Berdasarkan syarat-syarat yang menjadi alasan bagi pimpinan partai politik untuk mengusulkan pemberhentian terhadap wakilnya yang sedang menjabat di lingkungan DPRD. Secara kronologis mekanisme dari pemberhentian anggota DPRD tersebut sebagai berikut:
1.    Pimpinan partai politik mengusulkan pemberhentian terhadap calon wakilnya kepada pimpinan DPRD dengan tembusan kepada Gubernur.
2.    Pimpinan DPRD yang telah menerima usulan pemberhentian tersebut, dalam waktu 7 (tujuh) hari menyampaikan usulan pemberhentian anggota DPRD kepada Gubernur melalui bupati/walikota.
3.    Hanya dalam waktu 7 (tujuh) hari sejak diterimanya usulan pemberhentian anggota DPRD kabhpaten/kota wajib menyampaikan usulan tersebut kepada Gubernur. Jika dalam waktu 7 (tujuh) hari bupati tidak menyampaikan usulan  pemberhentiam anggota DPRD Kabupaten/Kota pimpinan DPRD Kabupaten/Kota langsung menyampaikan usulan tersebut kepada Gubernur.
4.    Dalam waktu 14 (empat belas) hari, Gubernur sudah harus neresmikan pemberhentian anggota DPRD Kabupaten/Kota.
Beda halnya yang menjadi syarat bagi badan kehormatan untuk melakukan pengajuan usulan pemberhentian anggota DPRD Kabupaten/Kota. syarat-syarat yang menjadi kewenangan badan kehormatan untuk mengusulkan pemberhentian antar waktu anggota DPRD kabupaten/kota antara lain:
1.    Tidak dapat melaksanakan tugas secara berkelanjutan atau berhalangan  tetap sebagai anggota DPRD selama 3 (tiga) bulan berturut-turut tanpa keterangan apapun.

▶ **Data Tersimpan**:
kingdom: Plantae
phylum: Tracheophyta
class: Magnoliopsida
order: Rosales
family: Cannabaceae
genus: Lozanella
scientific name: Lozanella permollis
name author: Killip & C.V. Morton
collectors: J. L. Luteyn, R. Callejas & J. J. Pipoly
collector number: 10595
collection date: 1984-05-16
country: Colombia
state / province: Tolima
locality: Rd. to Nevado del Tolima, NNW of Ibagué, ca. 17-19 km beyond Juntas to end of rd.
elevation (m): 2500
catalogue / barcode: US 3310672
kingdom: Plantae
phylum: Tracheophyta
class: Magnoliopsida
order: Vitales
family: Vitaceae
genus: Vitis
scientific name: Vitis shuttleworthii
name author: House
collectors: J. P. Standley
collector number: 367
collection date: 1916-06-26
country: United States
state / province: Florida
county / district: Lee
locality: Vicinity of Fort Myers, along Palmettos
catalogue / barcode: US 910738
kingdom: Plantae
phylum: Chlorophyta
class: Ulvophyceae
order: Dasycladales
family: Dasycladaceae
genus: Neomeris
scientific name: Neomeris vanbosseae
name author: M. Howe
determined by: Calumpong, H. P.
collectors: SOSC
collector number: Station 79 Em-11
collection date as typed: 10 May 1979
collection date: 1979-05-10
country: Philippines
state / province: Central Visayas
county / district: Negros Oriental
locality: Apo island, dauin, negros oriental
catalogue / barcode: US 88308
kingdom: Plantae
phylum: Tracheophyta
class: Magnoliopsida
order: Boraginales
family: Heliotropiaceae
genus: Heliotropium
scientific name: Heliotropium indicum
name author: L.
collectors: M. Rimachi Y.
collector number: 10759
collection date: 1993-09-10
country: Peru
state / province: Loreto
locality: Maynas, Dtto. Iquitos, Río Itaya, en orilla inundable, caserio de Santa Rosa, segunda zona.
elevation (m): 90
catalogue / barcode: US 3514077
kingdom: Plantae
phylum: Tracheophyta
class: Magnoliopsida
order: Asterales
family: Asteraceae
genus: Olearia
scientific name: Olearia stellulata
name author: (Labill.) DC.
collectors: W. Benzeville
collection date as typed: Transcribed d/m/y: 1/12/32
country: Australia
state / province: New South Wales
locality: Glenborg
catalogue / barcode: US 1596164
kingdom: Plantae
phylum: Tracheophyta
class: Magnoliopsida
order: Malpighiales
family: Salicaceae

▶ **Tugas**:
1. Tentukan apakah setiap pernyataan berikut sesuai dengan teks tentang pemberhentian anggota DPRD. Jawab ya atau tidak, lalu kutip kata-kata penentu dari teks persis seperti tertulis.
(a) Pimpinan partai politik mengirimkan tembusan usulan pemberhentian kepada Gubernur.
(b) Gubernur diberi waktu 30 hari untuk meresmikan pemberhentian anggota DPRD Kabupaten/Kota.
(c) Pimpinan DPRD menyampaikan usulan pemberhentian kepada Gubernur melalui bupati/walikota.
2. Sambung teks tentang pemberhentian anggota DPRD mulai dari titik teks itu berhenti.

▶ **Jawaban per Tugas**:
1.
(a) Ya: "dengan tembusan kepada Gubernur".
(b) Tidak: "Dalam waktu 14 (empat belas) hari".
(c) Ya: "kepada Gubernur melalui bupati/walikota".

2.
2.    Tidak menghadiri rapat paripurna dan/atau rapat alat kelengkapan DPRD yang menjadi tugas dan kewajibannya sebanyal 6 (enam) kali berturut-turut tanpa alasan yang sah
3.    Tidak lagi memenuhi syarat  sebagai calon anggota DPRD sesuai dengan ketentuan peraturan perundang-undangan mengenai pemilihan umum.
Setelah syarat-syarat di atas sebagaimana yang ditegaskan dalam Peraturan Pemerintah Nomor 16 tahun 2010, maka Badan Kehormatan menempuh mekanisme pengusulan pemberhentian antar waktu anggota DPRD kabupaten/kota  sebaga berikut:
1.    Berdasarkan pengaduan dari pimpinan DPRD, masyarakat, dan/atau pemilih, badan kehormatan melakukan penyelidikan dan verifikasi yang dituangkan dalam keputusan badan kehormatan DPRD.
2.    Oleh badan kehormatan keputusan tersebut dilaporkan kepada rapat paripurna.
3.    Setelah sampai di rapat paripurna, dalam waktu 7 (tujuh) hari, pimpinan DPRD menyampaikan keputusan badan kehormatan kepada pimpinan partai poltik yang wakilnya menjabat di DPRD kabupaten/kota.
4.    Sejak diterimanya keputusan badan kehormatan dari DPRD, pimpinan partai politik dalam waktu 30 hari sudah harus menyampaikan kembali usul dan keputusan pemberhentian anggota tersebut kepada pimpinan DPRD. Namun jika partai politik tidak menyampaikan  keputusan dan usul penberhentian anggotanya, pimpinan DPRD dapat langsung meneruskan keputusan badan kehormatan kepada Gubernur melalui bupati/walikota setelah 7 (tujuh) hari berakhirnya batas waktu penyampaian kepada pimpinan partai politik.
5.    Usulan pemberhentian yang telah sampai di tangan Bupati/Walikota, dalam waktu 7 (tujuh) hari sudah harus diteruskan kepada  Gubernur.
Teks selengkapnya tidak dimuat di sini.